The Mediaworks floorplan is laid out like a cityscape—each radio brand existing within its own unique neighbourhood. Characterised by three acoustic sculpture walls, the boroughs represent various physical manifestations of sound; anechoic (mustard), noise (crimson), and beats (khaki). Upon entrance, the lobby is cocooned by the three walls, stretching from the ground floor to the first floor like pillars. Not just a feature of the reception, the façades wrap around their respective boroughs housing studios, production suites, and meeting rooms.
Silence is, in equal parts, tranquil and torturous. One person’s discomfort is another person’s solace. Silence is subjective, multi-faceted, and necessary; as a sonic dualism, noise cannot exist without silence. To accurately sculpt the absence of sound, incorporating the nuance of its extremes, the design team turned to abstract silhouettes. The result is a wall made up of ribbon-esque strips of Cube™, folded like origami to form a pattern of tessellated wedges. Drawing inspiration from the triangular shapes common in anechoic chambers, the wedges fluently capture the concept of dualism in the juxtaposition of their angular form with the warm, honeycomb palette.

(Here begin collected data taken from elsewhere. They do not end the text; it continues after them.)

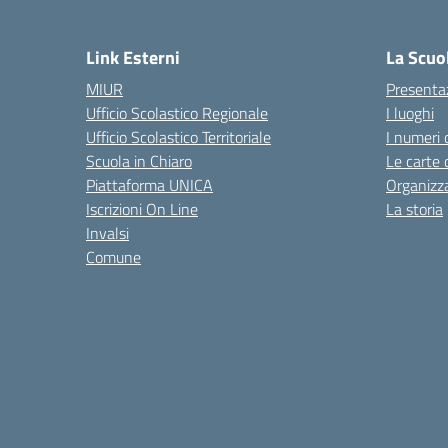
— 
Link Esterni
La Scuo
MIUR
Presenta
Ufficio Scolastico Regionale
I luoghi
Ufficio Scolastico Territoriale
I numeri 
Scuola in Chiaro
Le carte 
Piattaforma UNICA
Organizz
Iscrizioni On Line
La storia
Invalsi
Comune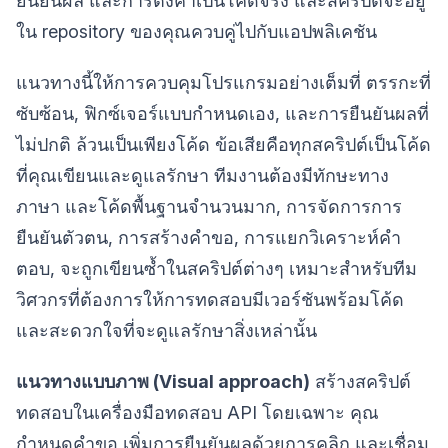
ยืนยันผล และการตั้งค่าเป็นโค้ดจริง และสคริปต์จะอยู่
ใน repository ของคุณควบคู่ไปกับแอปพลิเคชัน
แนวทางนี้ให้การควบคุมโปรแกรมอย่างเต็มที่ ตรรกะที่
ซับซ้อน, ฟิกซ์เจอร์แบบกำหนดเอง, และการยืนยันผลที่
ไม่ปกติ ล้วนเป็นเพียงโค้ด ข้อเสียคือทุกสคริปต์เป็นโค้ด
ที่คุณเขียนและดูแลรักษา ทีมงานต้องมีทักษะทาง
ภาษา และโค้ดพื้นฐานจำนวนมาก, การจัดการการ
ยืนยันตัวตน, การสร้างคำขอ, การแยกวิเคราะห์คำ
ตอบ, จะถูกเขียนซ้ำในสคริปต์ต่างๆ เหมาะสำหรับทีม
วิศวกรที่ต้องการให้การทดสอบมีเวอร์ชันพร้อมโค้ด
และสะดวกใจที่จะดูแลรักษาสิ่งเหล่านั้น
แนวทางแบบภาพ (Visual approach)
สร้างสคริปต์
ทดสอบในเครื่องมือทดสอบ API โดยเฉพาะ คุณ
กำหนดคำขอ เพิ่มการยืนยันผลด้วยการคลิก และเชื่อม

Each wedge is 450 mm long, creating drama with playful shadows and distorted light. Lending itself to both aesthetic and acoustic sensibilities, the depth adds precious surface area for sound absorption. As the wedges have open sides, the measurements and arrangement needed to be exact to ensure the entire wall would be covered seamlessly, and any negative space wouldn’t reveal the framing beneath. The design team made a series of small scale models, first with cardboard, then graduating to Cube panels—developing and refining the concept until it fit the brief perfectly. Models that, due to the odd shape and precise measurements of the wedges, were eventually used as a reference for the installers.
A bold first impression
Commanding attention as you enter the reception lobby, the anechoic wall demands a moment of jaw-dropping delight. In a space that breaks so many rules, creativity and ingenuity have room to flourish. Beauty aside, the practicality of the feature shines through its namesake; with the sheer volume of acoustic treatment in the space, reverb and echo are kept to a minimum—in spite of the polished concrete floor and exposed industrial ceiling.